## start Material to process

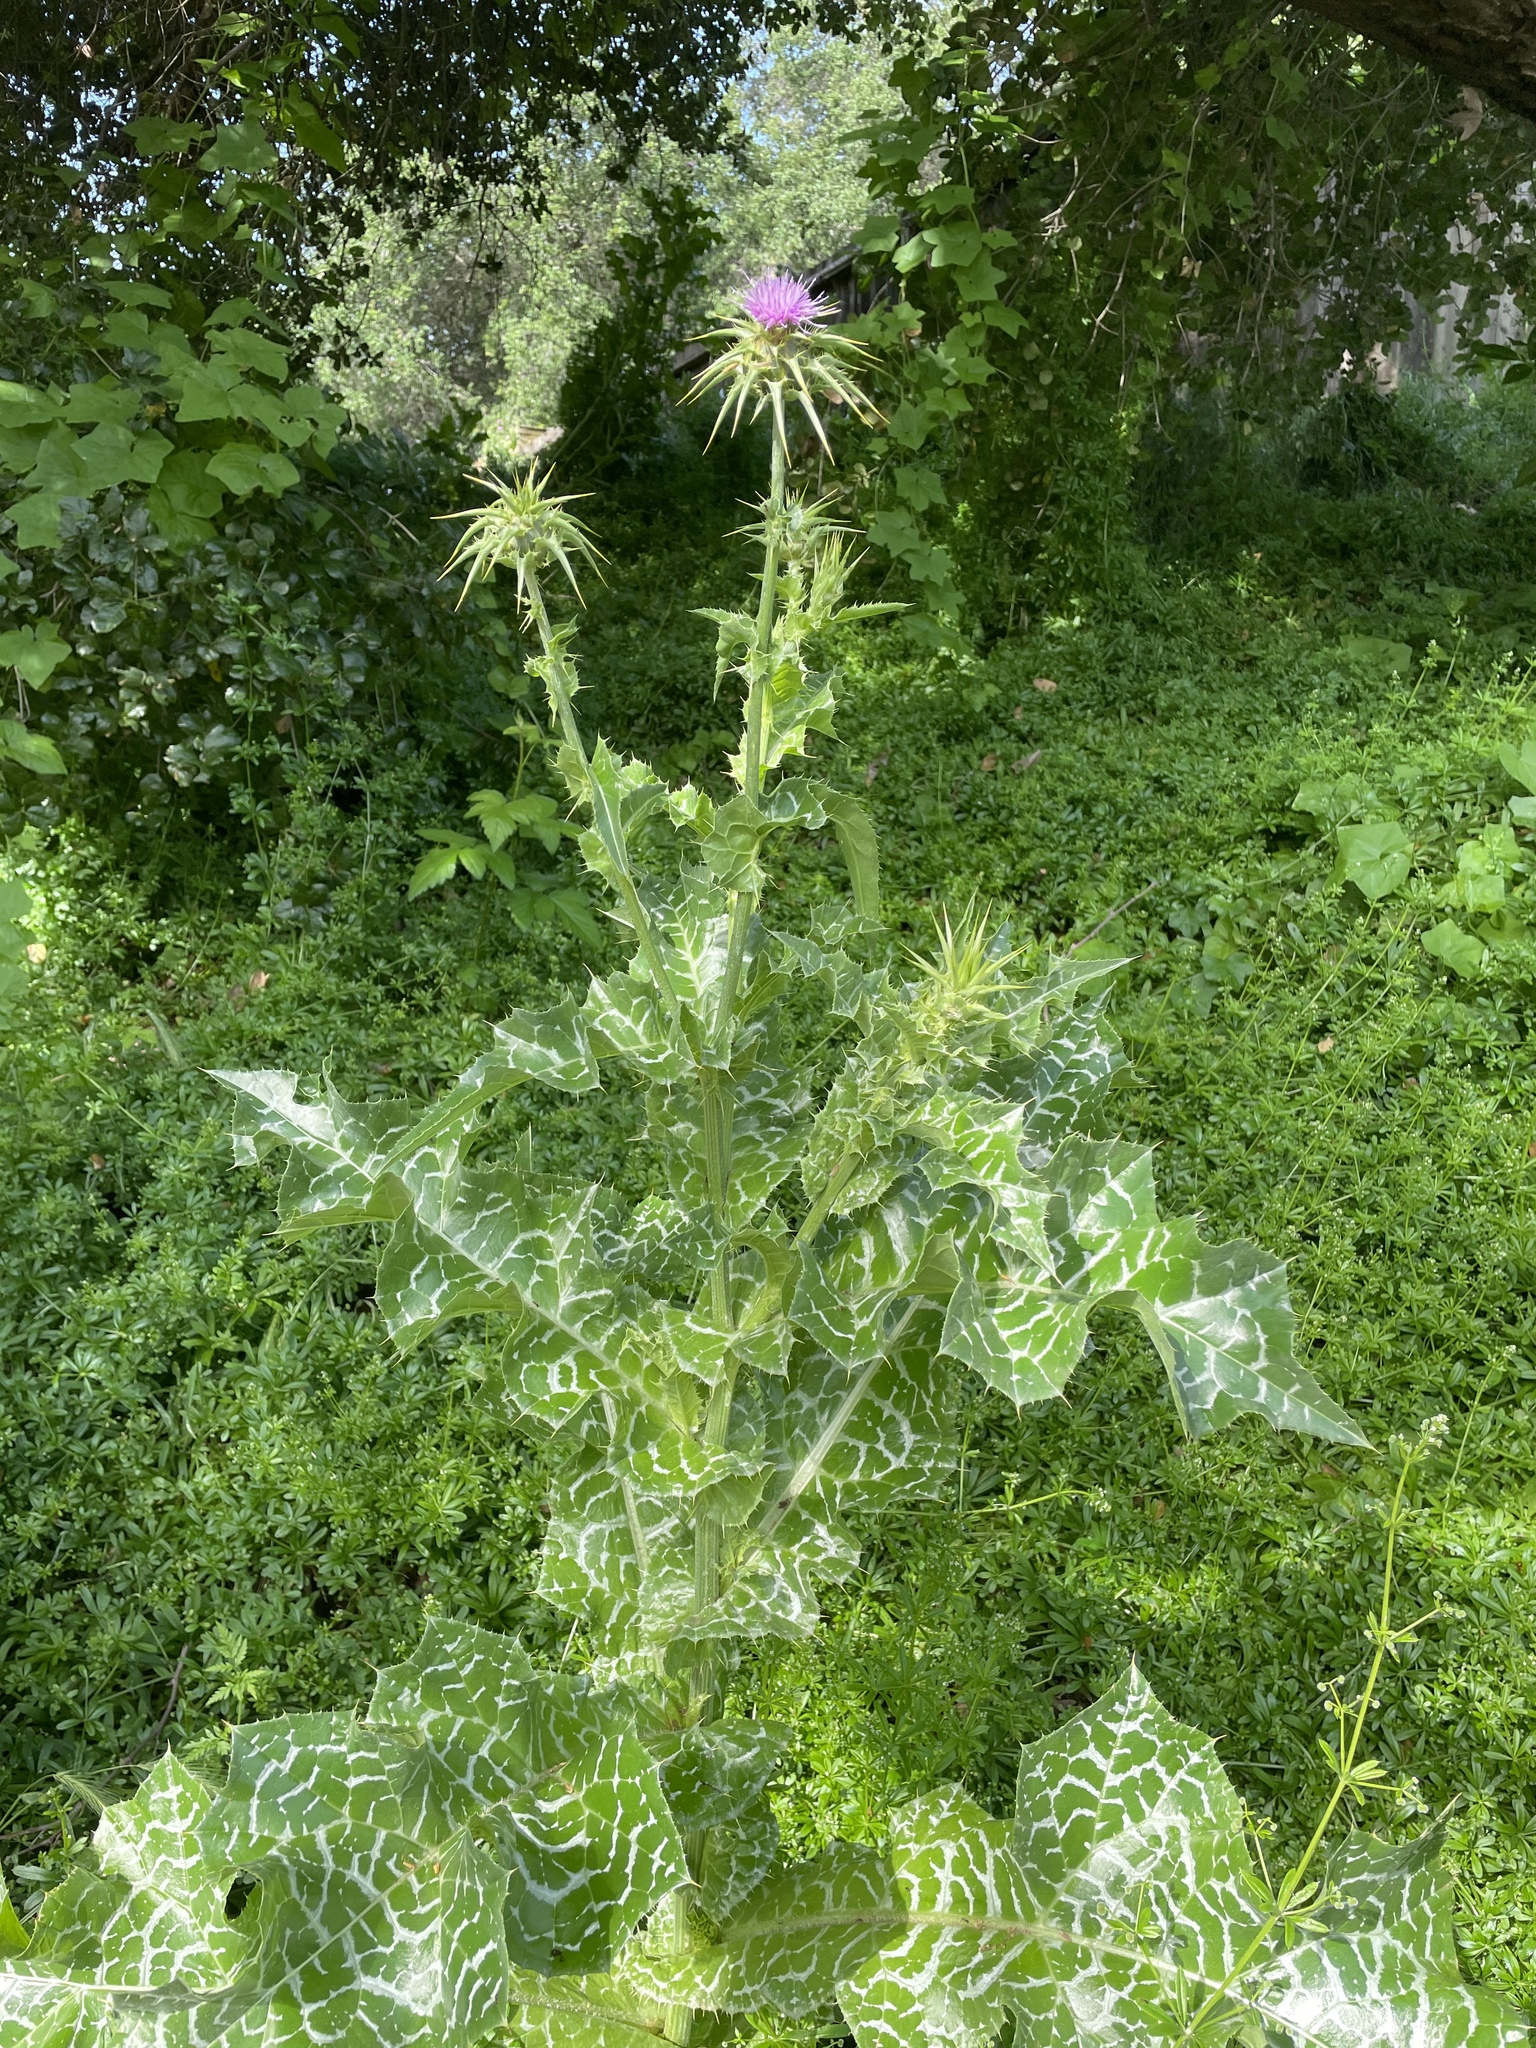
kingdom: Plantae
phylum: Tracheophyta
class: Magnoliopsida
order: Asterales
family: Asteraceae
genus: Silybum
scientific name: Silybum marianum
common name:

## end Material to process

▸ **Your goal**: Reproduce every line of text in the rows above without alteration, and omit the pictures.

▸ **Result for this exercise**:
kingdom: Plantae
phylum: Tracheophyta
class: Magnoliopsida
order: Asterales
family: Asteraceae
genus: Silybum
scientific name: Silybum marianum
common name:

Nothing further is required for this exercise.